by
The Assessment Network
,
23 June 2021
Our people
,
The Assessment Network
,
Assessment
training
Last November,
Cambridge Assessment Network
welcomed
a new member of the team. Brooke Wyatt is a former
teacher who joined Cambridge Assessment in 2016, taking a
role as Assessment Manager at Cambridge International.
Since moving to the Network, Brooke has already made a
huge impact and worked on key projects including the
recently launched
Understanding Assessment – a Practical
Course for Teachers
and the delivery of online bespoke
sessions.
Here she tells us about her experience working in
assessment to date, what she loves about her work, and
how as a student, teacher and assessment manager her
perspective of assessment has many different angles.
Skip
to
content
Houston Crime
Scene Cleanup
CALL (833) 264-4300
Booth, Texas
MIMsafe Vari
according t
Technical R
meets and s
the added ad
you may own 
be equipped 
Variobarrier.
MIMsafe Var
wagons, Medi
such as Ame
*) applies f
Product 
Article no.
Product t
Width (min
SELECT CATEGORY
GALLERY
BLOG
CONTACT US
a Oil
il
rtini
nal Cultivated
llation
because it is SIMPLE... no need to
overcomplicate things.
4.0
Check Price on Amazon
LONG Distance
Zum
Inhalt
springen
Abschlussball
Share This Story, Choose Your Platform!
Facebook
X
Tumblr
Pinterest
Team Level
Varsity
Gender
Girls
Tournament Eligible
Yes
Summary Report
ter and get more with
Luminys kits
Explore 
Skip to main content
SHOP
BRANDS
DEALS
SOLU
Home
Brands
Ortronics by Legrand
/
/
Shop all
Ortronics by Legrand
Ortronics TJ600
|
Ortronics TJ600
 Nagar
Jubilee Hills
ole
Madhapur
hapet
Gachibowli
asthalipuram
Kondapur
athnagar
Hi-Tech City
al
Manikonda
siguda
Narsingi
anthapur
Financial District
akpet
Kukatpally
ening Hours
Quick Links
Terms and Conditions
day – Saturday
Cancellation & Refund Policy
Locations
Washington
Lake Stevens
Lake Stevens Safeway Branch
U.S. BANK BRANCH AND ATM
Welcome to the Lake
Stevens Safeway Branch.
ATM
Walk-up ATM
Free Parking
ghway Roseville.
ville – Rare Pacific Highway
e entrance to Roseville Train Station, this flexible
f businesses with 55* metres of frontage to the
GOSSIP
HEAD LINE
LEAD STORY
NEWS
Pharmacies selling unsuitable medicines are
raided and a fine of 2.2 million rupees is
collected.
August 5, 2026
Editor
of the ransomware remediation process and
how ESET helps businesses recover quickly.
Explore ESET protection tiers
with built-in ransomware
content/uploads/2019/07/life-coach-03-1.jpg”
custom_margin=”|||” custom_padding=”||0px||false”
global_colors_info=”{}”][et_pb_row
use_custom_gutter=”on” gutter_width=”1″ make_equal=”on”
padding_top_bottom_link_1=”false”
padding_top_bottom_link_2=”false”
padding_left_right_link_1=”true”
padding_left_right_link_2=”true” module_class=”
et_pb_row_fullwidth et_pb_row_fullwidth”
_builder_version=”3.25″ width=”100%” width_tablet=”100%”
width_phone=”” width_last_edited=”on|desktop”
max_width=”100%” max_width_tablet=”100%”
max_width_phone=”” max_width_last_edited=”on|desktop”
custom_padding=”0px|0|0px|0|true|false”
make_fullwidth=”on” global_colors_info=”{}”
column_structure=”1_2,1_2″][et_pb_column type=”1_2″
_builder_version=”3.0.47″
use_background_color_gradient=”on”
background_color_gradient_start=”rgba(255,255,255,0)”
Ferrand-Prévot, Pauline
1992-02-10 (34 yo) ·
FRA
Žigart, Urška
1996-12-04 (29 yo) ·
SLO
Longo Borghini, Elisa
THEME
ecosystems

> **Exercise goal**
Using the records above as the source, restate each line verbatim.

> **Finished task**
by
The Assessment Network
,
23 June 2021
Our people
,
The Assessment Network
,
Assessment
training
Last November,
Cambridge Assessment Network
welcomed
a new member of the team. Brooke Wyatt is a former
teacher who joined Cambridge Assessment in 2016, taking a
role as Assessment Manager at Cambridge International.
Since moving to the Network, Brooke has already made a
huge impact and worked on key projects including the
recently launched
Understanding Assessment – a Practical
Course for Teachers
and the delivery of online bespoke
sessions.
Here she tells us about her experience working in
assessment to date, what she loves about her work, and
how as a student, teacher and assessment manager her
perspective of assessment has many different angles.
Skip
to
content
Houston Crime
Scene Cleanup
CALL (833) 264-4300
Booth, Texas
MIMsafe Vari
according t
Technical R
meets and s
the added ad
you may own 
be equipped 
Variobarrier.
MIMsafe Var
wagons, Medi
such as Ame
*) applies f
Product 
Article no.
Product t
Width (min
SELECT CATEGORY
GALLERY
BLOG
CONTACT US
a Oil
il
rtini
nal Cultivated
llation
because it is SIMPLE... no need to
overcomplicate things.
4.0
Check Price on Amazon
LONG Distance
Zum
Inhalt
springen
Abschlussball
Share This Story, Choose Your Platform!
Facebook
X
Tumblr
Pinterest
Team Level
Varsity
Gender
Girls
Tournament Eligible
Yes
Summary Report
ter and get more with
Luminys kits
Explore 
Skip to main content
SHOP
BRANDS
DEALS
SOLU
Home
Brands
Ortronics by Legrand
/
/
Shop all
Ortronics by Legrand
Ortronics TJ600
|
Ortronics TJ600
 Nagar
Jubilee Hills
ole
Madhapur
hapet
Gachibowli
asthalipuram
Kondapur
athnagar
Hi-Tech City
al
Manikonda
siguda
Narsingi
anthapur
Financial District
akpet
Kukatpally
ening Hours
Quick Links
Terms and Conditions
day – Saturday
Cancellation & Refund Policy
Locations
Washington
Lake Stevens
Lake Stevens Safeway Branch
U.S. BANK BRANCH AND ATM
Welcome to the Lake
Stevens Safeway Branch.
ATM
Walk-up ATM
Free Parking
ghway Roseville.
ville – Rare Pacific Highway
e entrance to Roseville Train Station, this flexible
f businesses with 55* metres of frontage to the
GOSSIP
HEAD LINE
LEAD STORY
NEWS
Pharmacies selling unsuitable medicines are
raided and a fine of 2.2 million rupees is
collected.
August 5, 2026
Editor
of the ransomware remediation process and
how ESET helps businesses recover quickly.
Explore ESET protection tiers
with built-in ransomware
content/uploads/2019/07/life-coach-03-1.jpg”
custom_margin=”|||” custom_padding=”||0px||false”
global_colors_info=”{}”][et_pb_row
use_custom_gutter=”on” gutter_width=”1″ make_equal=”on”
padding_top_bottom_link_1=”false”
padding_top_bottom_link_2=”false”
padding_left_right_link_1=”true”
padding_left_right_link_2=”true” module_class=”
et_pb_row_fullwidth et_pb_row_fullwidth”
_builder_version=”3.25″ width=”100%” width_tablet=”100%”
width_phone=”” width_last_edited=”on|desktop”
max_width=”100%” max_width_tablet=”100%”
max_width_phone=”” max_width_last_edited=”on|desktop”
custom_padding=”0px|0|0px|0|true|false”
make_fullwidth=”on” global_colors_info=”{}”
column_structure=”1_2,1_2″][et_pb_column type=”1_2″
_builder_version=”3.0.47″
use_background_color_gradient=”on”
background_color_gradient_start=”rgba(255,255,255,0)”
Ferrand-Prévot, Pauline
1992-02-10 (34 yo) ·
FRA
Žigart, Urška
1996-12-04 (29 yo) ·
SLO
Longo Borghini, Elisa
THEME
ecosystems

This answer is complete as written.